The U.S. Africa Command (AFRICOM) announced Monday it conducted additional airstrikes against the Islamic State in northeastern Nigeria on Sunday. The operation was coordinated with the Nigerian government.
AFRICOM confirmed no U.S. or Nigerian forces were harmed during the strikes. It’s estimated that at least 20 militants were killed in the operation.
This comes days after President Donald Trump said that a joint operation by U.S. and Nigerian forces killed a top leader of the ISIS group in Nigeria.
Trump wrote in a social media post that the mission in the early hours of Saturday targeted Abu Bakr al-Mainuki, who was part of the top leadership of the local IS chapter in West Africa.
Nigeria’s government and military said the operation in the Lake Chad Basin, a stronghold of Boko Haram and the Islamic State West Africa Province (ISWAP), was the result of a recently formed partnership with the U.S government.

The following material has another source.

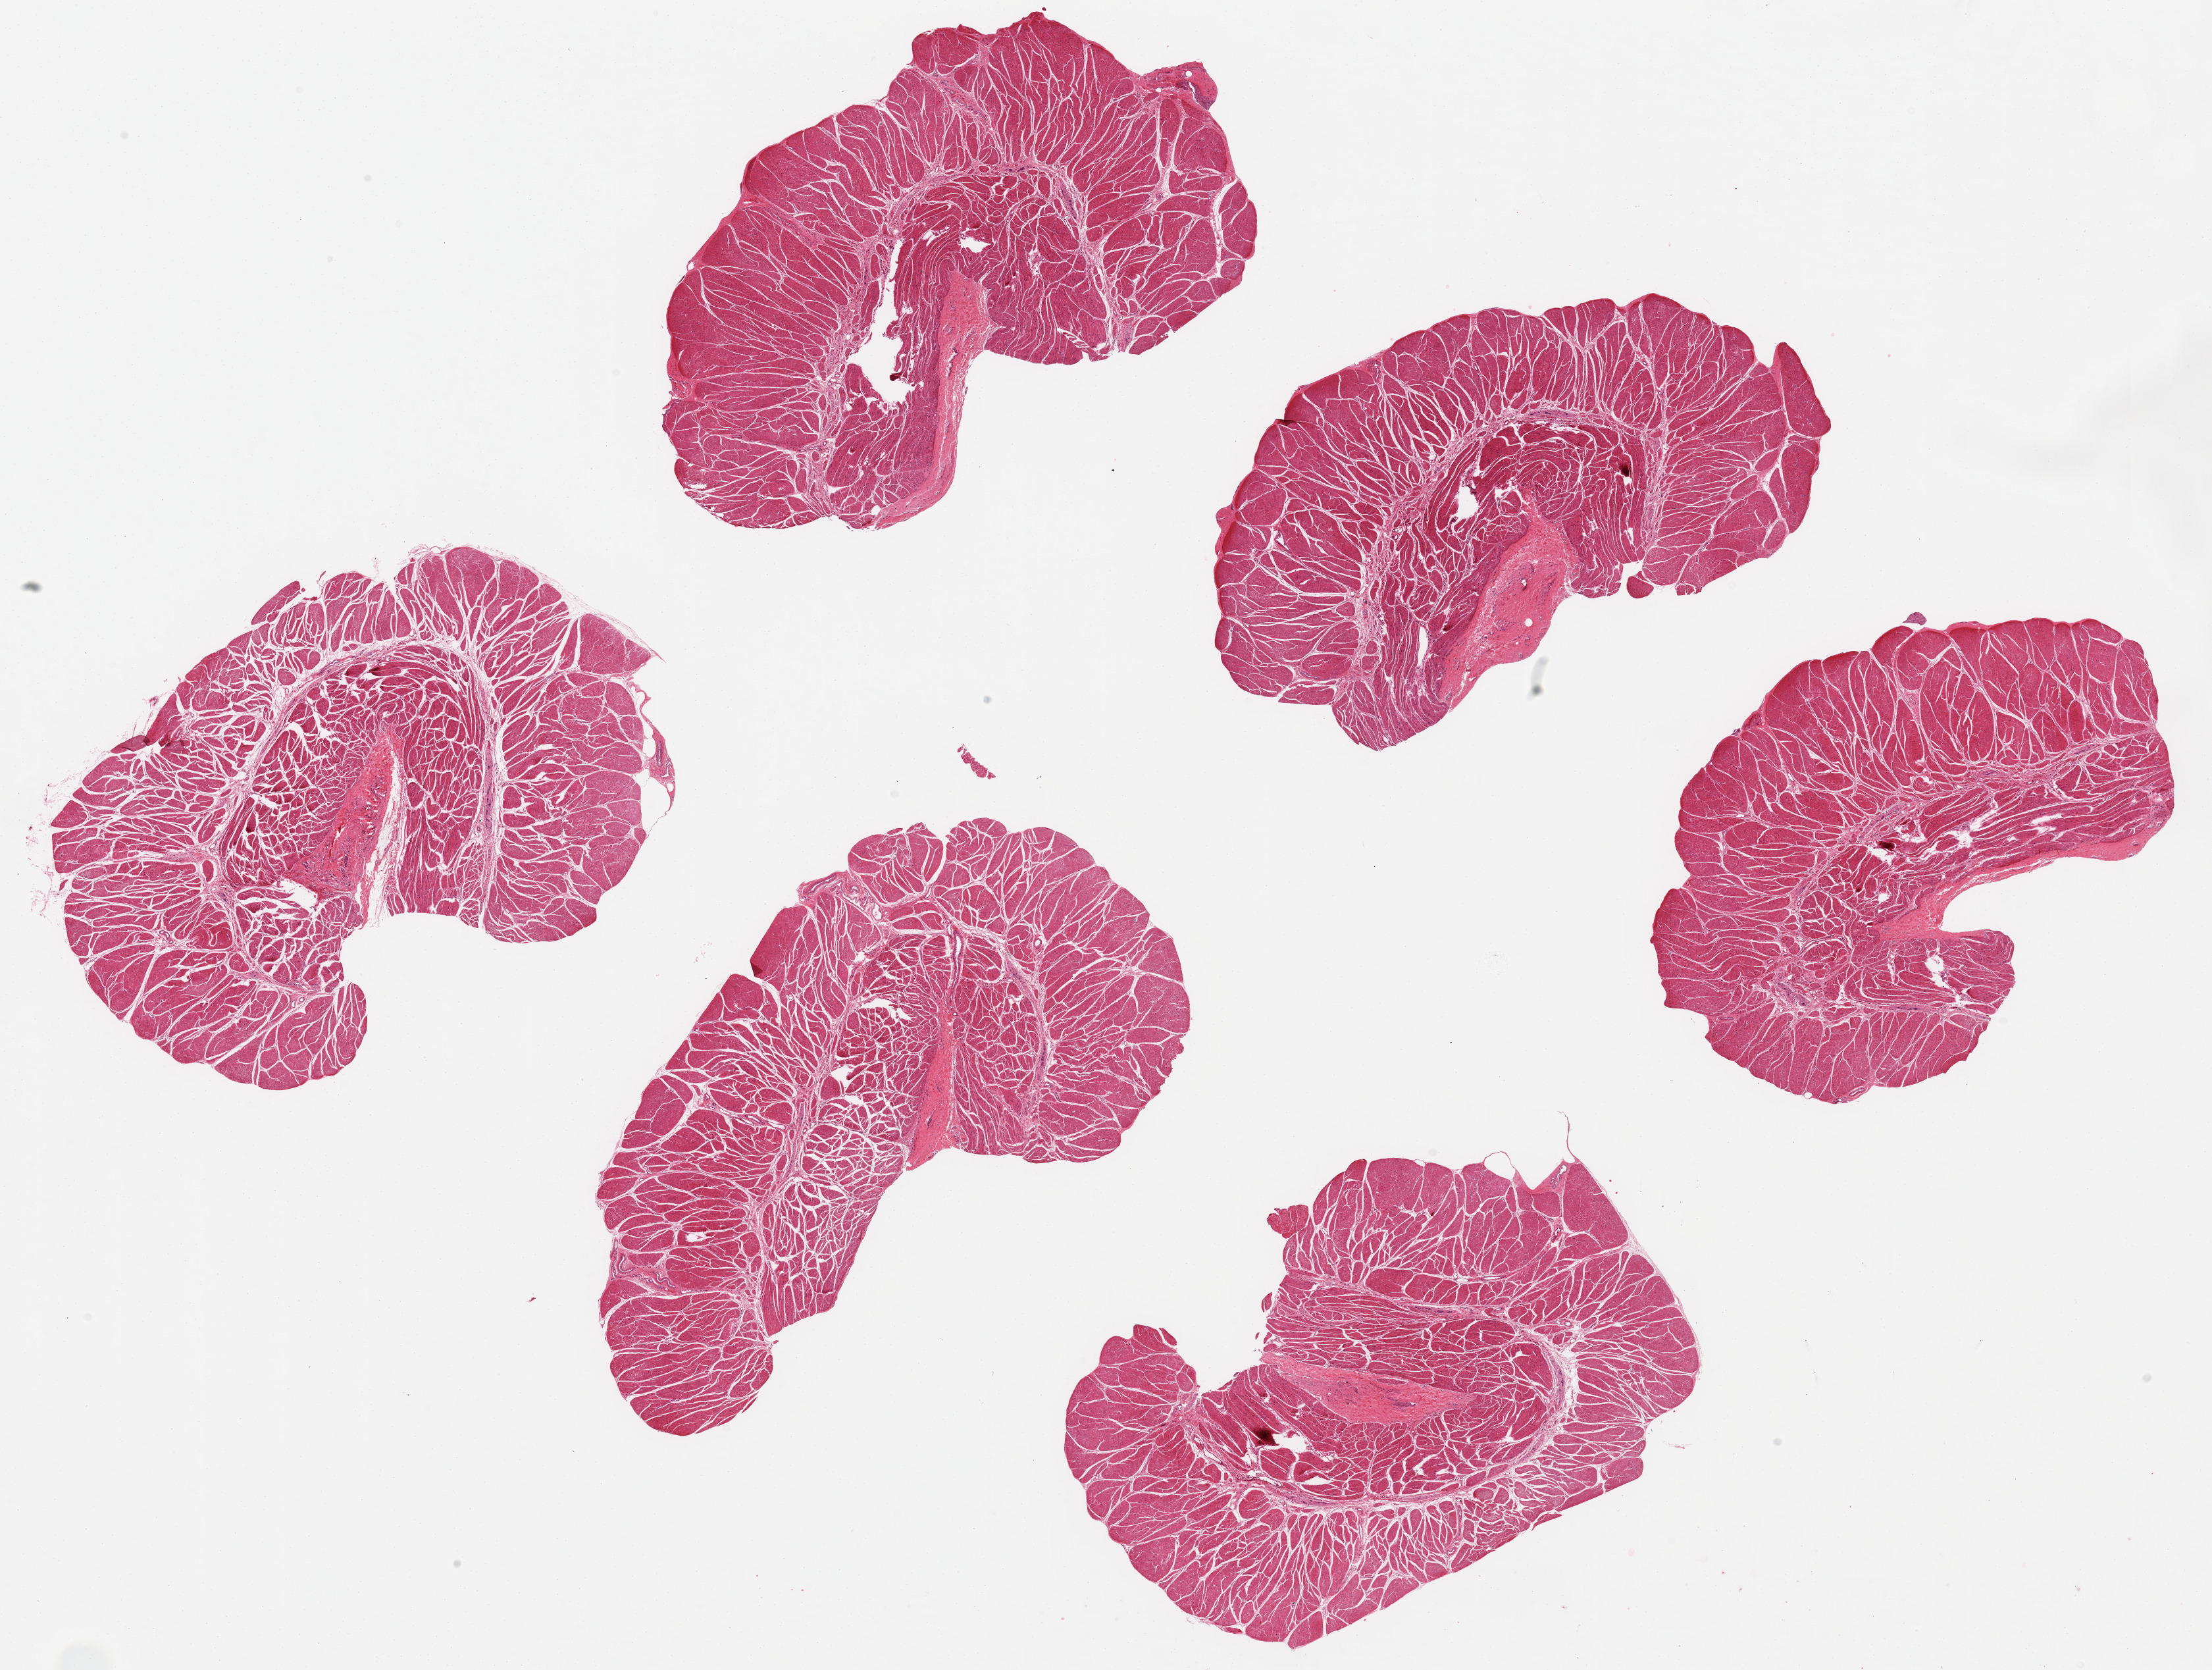
Whole-slide image, hematoxylin and eosin (H&E) stain, low-resolution overview of the scanned area, about 26.6 x 20.1 mm; PAXgene-fixed paraffin-embedded (PFPE) section; target tissue: esophageal muscle; tissue donor sample.
- review note (as recorded): 6 pieces up to 8.5x4.9 mm; good muscle layer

Al-Mainuki was born in 1982 in Mainok, or Mainuki, a village in Nigeria’s northeastern Borno, the heart of an insurgency crisis following the formation of the Boko Haram militant group around 2009.
He became one of the key commanders of ISWAP following its split from Boko Haram, and was a deputy to Abu Musab al-Barnawi, the ISWAP leader who was reported to have died in 2021.
A Nigerian military spokesperson said he was a “key ISIS operational and strategic figure” who was central to the group’s media operations, finances and weapons development.
The military also said that recent intelligence indicated he might have been appointed as “Head of the General Directorate of States,” making him second-in-command within the global IS hierarchy, a claim also made by Trump but disputed by some analysts.
In 2023, the U.S. Department of State listed him as a “Specially Designated Global Terrorist.”
The Nigerian government acknowledged that U.S. intelligence and cooperation were key to the operation. It was a significant development after the countries’ relations reached their nadir last year, when Trump accused the government of the West African nation of “Christian genocide.”
The government repeatedly denied the persecution of Christians and engaged the U.S. government, leading to military cooperation. In February, the U.S. sent troops to Nigeria after an airstrike targeted IS last December.
Government officials had previously said U.S. troops were restricted to advisory and training roles, but this weekend’s operation marks a new phase, according to analysts.
“It would demonstrate to them (militants) that the American-Nigerian operation has really picked up,” Bulama Burkati, a security analyst on sub-Saharan Africa, said.
“We know the Nigerian forces lack the basic capacity to fight violent extremist groups, especially in places like the Lake Chad region, which is densely forested.”
Several armed groups operate in the resource-rich four-country Lake Chad region, funding their operations by taxing local communities. The region’s landscape provides adequate cover for the groups to avoid military strikes.